The dumping of bio-pharma player Nektar Therapeutics' (NKTR) stock on Monday, which crashed nearly 42%, might have been done so too hastily according to analysts TheStreet talked with.
Shares plummeted after investors and Wall Street analysts found Nektar's mid-stage trial results for its collaborative effort with Bristol-Myers Squibb Co. (BMY) to combine Nektar's NKTR-214 top immune-oncology program with Bristol-Myers' Opdivo drug to be below expectations.
Response rates for patients with melanoma and kidney cancer patients decreased, according to the study that was released to the American Society of Clinical Oncology (ASCO) over the weekend.
"You have to think of it as a snapshot, it's a moment in time," Nektar Chief Scientific Officer Johnathan Zalevsky reportedly said in an interview at an ASCO conference meeting in Chicago. "We have high confidence based on our data that, over time, these response rates are going to improve."
Pharmacuetical companies often see stock price drops when they report poor trial performances, but not as drastically as Nektar's, Edward Snyder, certified financial planner for Oaktree Advisors, said. It's the largest single-day drop he's seen from a pharmaceutical company that he can remember, he said.
"This is probably an overreaction by investors trying to trade it on the short term," Snyder said. "As far as expectations, it's anyone's guess. It could go either way. You could see it bounce back and regain some of that which it lost, or it may just stabilize out and continue up from here."

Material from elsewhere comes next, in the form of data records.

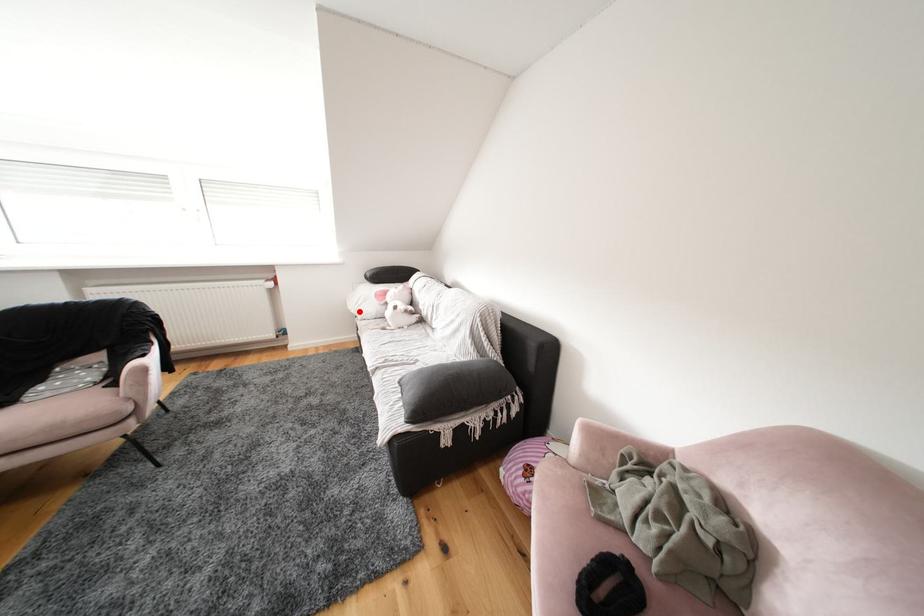
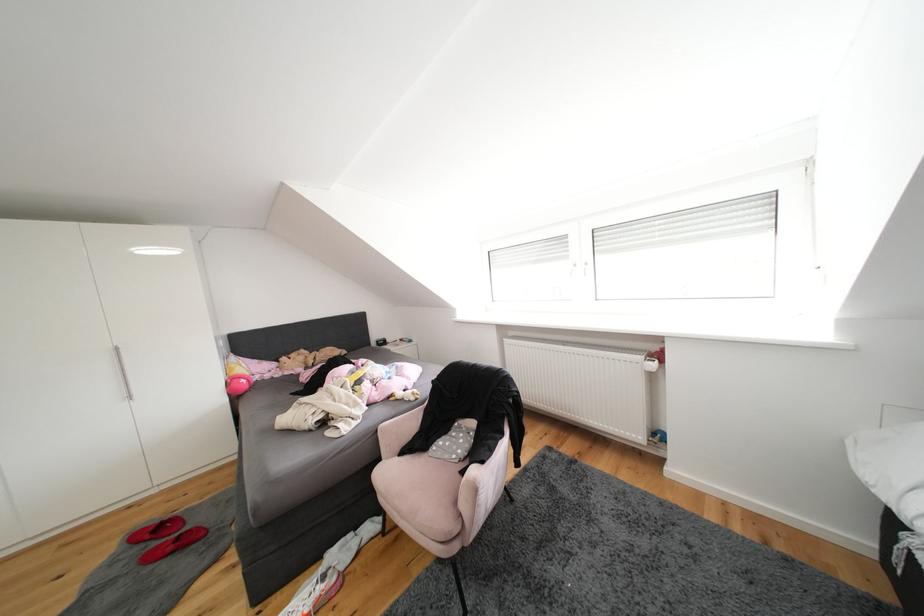
Locate, in the second image, the point that corresponds to the highlighted location in the first image.

(874, 479)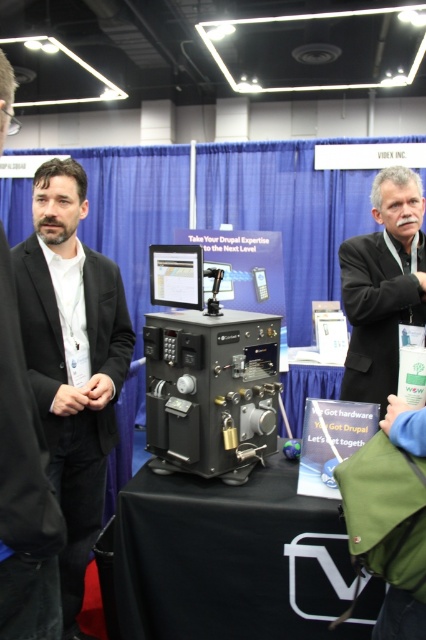
Question: Is black fabric table at center positioned at the back of black matte suit at left?

Choices:
 (A) no
 (B) yes

Answer: (A)

Question: In this image, where is black fabric table at center located relative to black matte suit at left?

Choices:
 (A) below
 (B) above

Answer: (A)

Question: Among these objects, which one is nearest to the camera?

Choices:
 (A) black suit at center
 (B) black fabric table at center

Answer: (B)

Question: Which point appears farthest from the camera in this image?

Choices:
 (A) (294, 470)
 (B) (63, 616)
 (C) (219, 412)

Answer: (B)

Question: Which of the following is the closest to the observer?

Choices:
 (A) (261, 634)
 (B) (371, 250)

Answer: (A)

Question: Does matte black suit at left appear under black suit at center?

Choices:
 (A) no
 (B) yes

Answer: (B)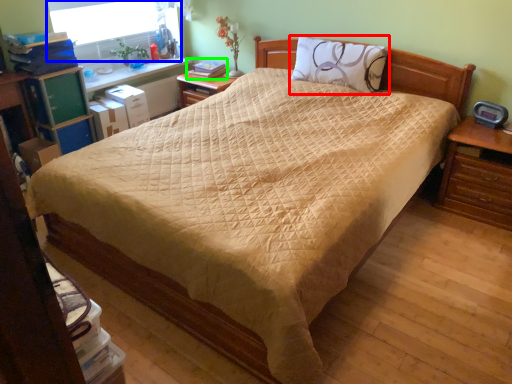
Question: Which is nearer to the pillow (highlighted by a red box)? window screen (highlighted by a blue box) or book (highlighted by a green box).

Choices:
 (A) window screen
 (B) book

Answer: (B)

Nektar frequently collaborates with other major pharmaceutical companies as part of its business model -- it netted $125 million alone with its partnership with AstraZeneca (AZN) in 2009 -- and the details of its deal with Bristol-Myers back in February means it will shoulder much of the loss if the stock continues to drop, according to the company's 8-K filing over the matter.
Bristol-Myers entered a deal with Nektar on Feb. 13 "to develop and conduct clinical studies of NKTR-214 pursuant to a joint development plan" which would include trials in 20 indications of nine tumor types.
Bristol-Myers paid Nektar $1 billion in an upfront cash payment and bought $850 million worth of Nektar's common stock, leading to a 4.9% stake in the company. Bristol-Myers' risk in the joint venture is significantly less than Nektar's -- it will only share 35% of the net profits/losses compared to Nektar's 65% -- which could explain why the company's stock did not respond as violently to the news.
Bristol-Myers' stock dropped 3.16% to $51.45 a share at market close compared to Nektar's falling 41.82% to $52.57 per share.